If that's plastic, and the pinion metal - you'll wear out your spur, aligned or not.
Bottom line EVERYONE will say is the FIRST thing to change is the spur from plastic to metal. The heat from the clutch will destroy a plastic spur quite quickly they say. I bought my truck after '4 or 5 outings' and it had a plastic spur in good condition so jury's out a LITTLE. It's got a metal spur now.

Inertia with these weight differences - plastic and metal pinion weights - won't make much difference for these engines to spool up quickly - plenty of torque.
If you change the spur for metal, change the pinion also I'd guess.
 
+1 on what atom said.

Although i've always ran plastic all over, and they worked great for me with normal wear, i got some steel ones for my MCD.. They don't wear down as fast.

The only disappointment i had with them when i originally bought them, they didn't have many choices, and at $80+ a pair, i'll pass for now..

Chris
 
metal pinion gear

bare with me guys new to this im learning my way in but thx to you guys im getting there :-).. right now it has metal pinion gear but has plastic spur gear ive only owned this truck not even a month and already went thru 4 plastic spur gears at $15 CAN it adds up quickly thats is why im thinking of upgrading to metal spur gear but the FG upgrade metal spur gear it doesn't have rubber damper on the carrier its solid is this gunna cause another drivetrain issue?
 
It needs some of the experienced guys to answer this one. Which I'm not.

Basically, you need to understand why you've been through so many spurs anyway - are you jumping it a lot and landing on full throttle, or with the wheels braked static, giving a big speed differential on landing?

#### DATA FOR REVIEW:
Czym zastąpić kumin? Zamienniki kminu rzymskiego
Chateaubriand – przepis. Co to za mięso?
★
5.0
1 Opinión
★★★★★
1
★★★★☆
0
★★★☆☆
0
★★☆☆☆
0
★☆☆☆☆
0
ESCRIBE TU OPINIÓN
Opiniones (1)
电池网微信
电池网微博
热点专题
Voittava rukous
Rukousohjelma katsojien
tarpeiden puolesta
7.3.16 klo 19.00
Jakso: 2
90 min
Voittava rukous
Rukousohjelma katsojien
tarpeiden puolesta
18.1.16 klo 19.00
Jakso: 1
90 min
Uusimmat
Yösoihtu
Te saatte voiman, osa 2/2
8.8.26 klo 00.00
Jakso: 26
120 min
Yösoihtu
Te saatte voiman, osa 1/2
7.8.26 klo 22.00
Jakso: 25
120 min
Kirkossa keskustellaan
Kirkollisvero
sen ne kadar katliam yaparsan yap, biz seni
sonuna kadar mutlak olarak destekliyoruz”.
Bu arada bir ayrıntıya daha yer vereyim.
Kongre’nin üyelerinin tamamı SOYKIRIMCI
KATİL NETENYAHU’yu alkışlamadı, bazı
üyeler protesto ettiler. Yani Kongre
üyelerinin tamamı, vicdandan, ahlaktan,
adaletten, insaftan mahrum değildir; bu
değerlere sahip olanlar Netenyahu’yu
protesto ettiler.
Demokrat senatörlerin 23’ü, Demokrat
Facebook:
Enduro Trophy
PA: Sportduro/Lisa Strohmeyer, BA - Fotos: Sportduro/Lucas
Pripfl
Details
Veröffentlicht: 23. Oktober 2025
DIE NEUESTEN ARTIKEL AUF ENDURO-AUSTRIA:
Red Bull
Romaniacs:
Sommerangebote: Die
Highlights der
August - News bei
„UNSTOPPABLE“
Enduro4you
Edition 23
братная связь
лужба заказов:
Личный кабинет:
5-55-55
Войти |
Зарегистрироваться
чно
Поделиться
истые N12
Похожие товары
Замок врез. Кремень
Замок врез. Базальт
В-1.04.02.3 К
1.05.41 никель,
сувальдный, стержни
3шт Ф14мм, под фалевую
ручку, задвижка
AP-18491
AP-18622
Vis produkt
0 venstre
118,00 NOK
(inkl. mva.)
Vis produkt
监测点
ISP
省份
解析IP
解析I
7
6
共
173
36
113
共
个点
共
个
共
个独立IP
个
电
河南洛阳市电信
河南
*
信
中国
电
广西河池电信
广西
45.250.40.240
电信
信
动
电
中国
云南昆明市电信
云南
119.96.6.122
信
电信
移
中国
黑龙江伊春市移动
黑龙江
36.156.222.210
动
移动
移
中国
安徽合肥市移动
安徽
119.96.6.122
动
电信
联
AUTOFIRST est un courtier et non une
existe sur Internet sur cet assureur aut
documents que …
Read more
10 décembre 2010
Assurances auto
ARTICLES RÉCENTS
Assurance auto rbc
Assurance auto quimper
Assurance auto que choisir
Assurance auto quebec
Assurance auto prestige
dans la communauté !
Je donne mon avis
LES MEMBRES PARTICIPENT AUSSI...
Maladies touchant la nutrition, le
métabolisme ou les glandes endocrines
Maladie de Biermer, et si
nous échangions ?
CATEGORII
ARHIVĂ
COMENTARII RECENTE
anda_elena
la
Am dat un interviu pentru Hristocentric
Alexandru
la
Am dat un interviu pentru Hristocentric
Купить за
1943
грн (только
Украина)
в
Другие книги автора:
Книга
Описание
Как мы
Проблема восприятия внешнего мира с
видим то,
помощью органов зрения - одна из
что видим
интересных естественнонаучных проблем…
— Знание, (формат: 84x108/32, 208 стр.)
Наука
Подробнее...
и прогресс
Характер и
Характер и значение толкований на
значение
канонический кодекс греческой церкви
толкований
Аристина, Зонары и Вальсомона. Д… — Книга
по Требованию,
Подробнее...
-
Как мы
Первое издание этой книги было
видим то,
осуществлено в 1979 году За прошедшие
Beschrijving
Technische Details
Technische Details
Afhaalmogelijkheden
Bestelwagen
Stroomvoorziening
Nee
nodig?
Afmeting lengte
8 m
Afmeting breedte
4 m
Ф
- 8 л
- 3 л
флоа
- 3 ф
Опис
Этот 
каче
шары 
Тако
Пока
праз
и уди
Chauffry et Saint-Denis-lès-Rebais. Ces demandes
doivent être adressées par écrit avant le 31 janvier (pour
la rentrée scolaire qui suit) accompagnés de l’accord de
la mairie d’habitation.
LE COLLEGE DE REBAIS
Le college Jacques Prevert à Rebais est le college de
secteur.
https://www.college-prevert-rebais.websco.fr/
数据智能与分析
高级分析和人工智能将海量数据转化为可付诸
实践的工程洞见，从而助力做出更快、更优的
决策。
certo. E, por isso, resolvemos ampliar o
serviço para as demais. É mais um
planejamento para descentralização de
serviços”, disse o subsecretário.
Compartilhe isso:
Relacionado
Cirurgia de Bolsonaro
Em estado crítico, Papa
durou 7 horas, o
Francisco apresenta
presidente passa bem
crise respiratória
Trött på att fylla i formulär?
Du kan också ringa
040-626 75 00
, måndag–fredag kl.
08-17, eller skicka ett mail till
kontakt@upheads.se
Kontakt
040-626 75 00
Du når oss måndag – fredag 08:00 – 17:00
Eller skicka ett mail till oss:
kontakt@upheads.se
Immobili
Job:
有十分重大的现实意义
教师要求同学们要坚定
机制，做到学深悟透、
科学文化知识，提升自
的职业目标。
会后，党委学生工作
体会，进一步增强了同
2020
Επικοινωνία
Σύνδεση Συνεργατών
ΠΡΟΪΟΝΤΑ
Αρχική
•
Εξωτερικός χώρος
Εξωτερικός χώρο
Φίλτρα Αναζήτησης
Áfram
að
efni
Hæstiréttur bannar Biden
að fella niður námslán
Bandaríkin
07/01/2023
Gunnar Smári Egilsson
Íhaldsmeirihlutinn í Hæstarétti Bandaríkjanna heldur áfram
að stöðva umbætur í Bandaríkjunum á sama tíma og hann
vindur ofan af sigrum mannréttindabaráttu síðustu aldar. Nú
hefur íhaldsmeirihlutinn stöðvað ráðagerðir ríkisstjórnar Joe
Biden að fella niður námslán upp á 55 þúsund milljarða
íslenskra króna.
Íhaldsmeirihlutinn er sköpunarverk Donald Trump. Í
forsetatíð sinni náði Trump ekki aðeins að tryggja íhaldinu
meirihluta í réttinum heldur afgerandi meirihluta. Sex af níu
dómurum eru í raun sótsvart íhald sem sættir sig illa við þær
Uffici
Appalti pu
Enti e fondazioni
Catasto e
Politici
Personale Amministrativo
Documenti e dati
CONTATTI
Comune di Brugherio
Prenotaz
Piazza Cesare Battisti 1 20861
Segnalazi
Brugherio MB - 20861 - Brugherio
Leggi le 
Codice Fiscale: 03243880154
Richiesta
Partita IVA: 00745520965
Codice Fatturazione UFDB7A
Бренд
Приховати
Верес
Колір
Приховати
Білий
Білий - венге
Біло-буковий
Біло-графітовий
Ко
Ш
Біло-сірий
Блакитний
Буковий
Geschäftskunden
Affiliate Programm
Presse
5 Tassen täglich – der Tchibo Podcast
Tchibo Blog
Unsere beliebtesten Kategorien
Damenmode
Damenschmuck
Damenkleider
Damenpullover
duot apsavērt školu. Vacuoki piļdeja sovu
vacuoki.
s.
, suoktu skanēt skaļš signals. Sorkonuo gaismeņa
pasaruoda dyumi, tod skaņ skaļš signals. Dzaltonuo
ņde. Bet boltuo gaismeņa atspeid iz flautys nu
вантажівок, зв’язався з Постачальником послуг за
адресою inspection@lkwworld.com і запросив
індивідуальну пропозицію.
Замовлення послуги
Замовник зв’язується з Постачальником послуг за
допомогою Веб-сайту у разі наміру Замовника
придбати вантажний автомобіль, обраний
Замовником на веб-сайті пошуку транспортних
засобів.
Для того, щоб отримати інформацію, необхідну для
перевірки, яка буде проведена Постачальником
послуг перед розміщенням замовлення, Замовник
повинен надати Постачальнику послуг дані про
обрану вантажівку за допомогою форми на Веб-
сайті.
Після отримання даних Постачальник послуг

#### YOUR ASSIGNMENT:
Translate this sentence from the spur gear discussion into Spanish: "If you change the spur for metal, change the pinion also I'd guess."

#### ANSWER BOX:
Si cambias la corona por una de metal, cambia también el piñón, diría yo.